◆ **节选文本**:
RP2040 C SDK RTC功能使用
- 📍《RP2040 C SDK串口功能使用》
- 🥕RP2040 RTC API官方文档说明:
https://www.raspberrypi.com/documentation/pico-sdk/hardware.html#group_hardware_rtc - 🥕官方例程参考:
https://github.com/raspberrypi/pico-examples
📑RTC 相关API接口函数介绍
- 🌿
void rtc_init (void):初始化rtc。 - 🌿
bool rtc_set_datetime (const datetime_t *t):设置rtc
- 形参1:
datetime_t t = {
.year = 2024,
.month = 9,//注意这里不能写09,编译会报错,可以用16进制:0x09
.day = 04,
.dotw = 3, // 0 is Sunday, so 5 is Friday
.hour = 23,
.min = 30,
.sec = 00};
- 🌿
bool rtc_get_datetime (datetime_t *t):获取时间。
- 形参1:参考上面的。
- 🌿
bool rtc_running (void):查询rtc运行状态。 - 🌿
void rtc_set_alarm (const datetime_t *t, rtc_callback_t user_callback):设置报警中断
- 形参1:时间句柄。
- 形参2:回调函数。

◆ **所给数据**:
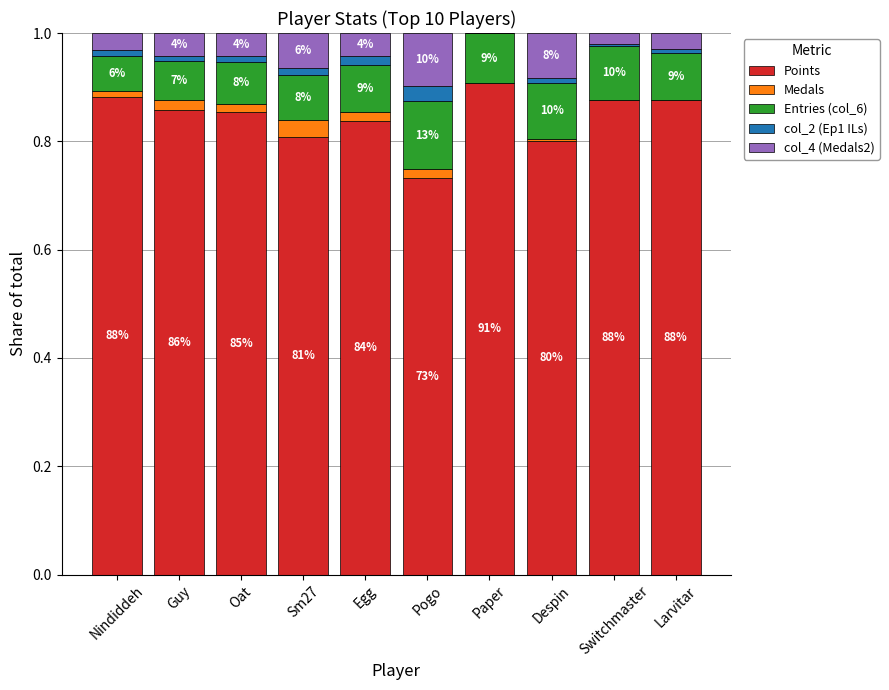

Does the chart contain stacked bars?

Yes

◆ **任务要求 A**: 请用两句话概括上面讲RP2040 RTC功能的那段文字。
◆ **任务要求 B**: 接着讲RP2040 RTC功能的那段文字末尾,往下续写。

◆ **参考答案 A**: 这段文字介绍如何在RP2040 C SDK中使用RTC功能,并附上官方RTC API文档和官方例程的链接。文中列出rtc_init、rtc_set_datetime、rtc_get_datetime、rtc_running和rtc_set_alarm几个接口函数,分别用于初始化RTC、设置RTC、获取时间、查询RTC运行状态和设置报警中断,并提醒在datetime_t中月份不能写成09,否则编译会报错,可改写为0x09。

◆ **参考答案 B**:
- 🌿
void rtc_enable_alarm (void):使能rtc报警。 - 🌿
void rtc_disable_alarm (void):失能rtc报警
✨使用rtc功能外设,需要在CMakeLists.txt文件中,添加hardware_rtc配置
# Add the standard library to the build
target_link_libraries(RP2040_RTC
pico_stdlib
hardware_rtc)
📙例程
- 📘hello_rtc官方给出的使用例程:
/**
* Copyright (c) 2020 Raspberry Pi (Trading) Ltd.
*
* SPDX-License-Identifier: BSD-3-Clause
*/
#include <stdio.h>
#include "hardware/rtc.h"
#include "pico/stdlib.h"
#include "pico/util/datetime.h"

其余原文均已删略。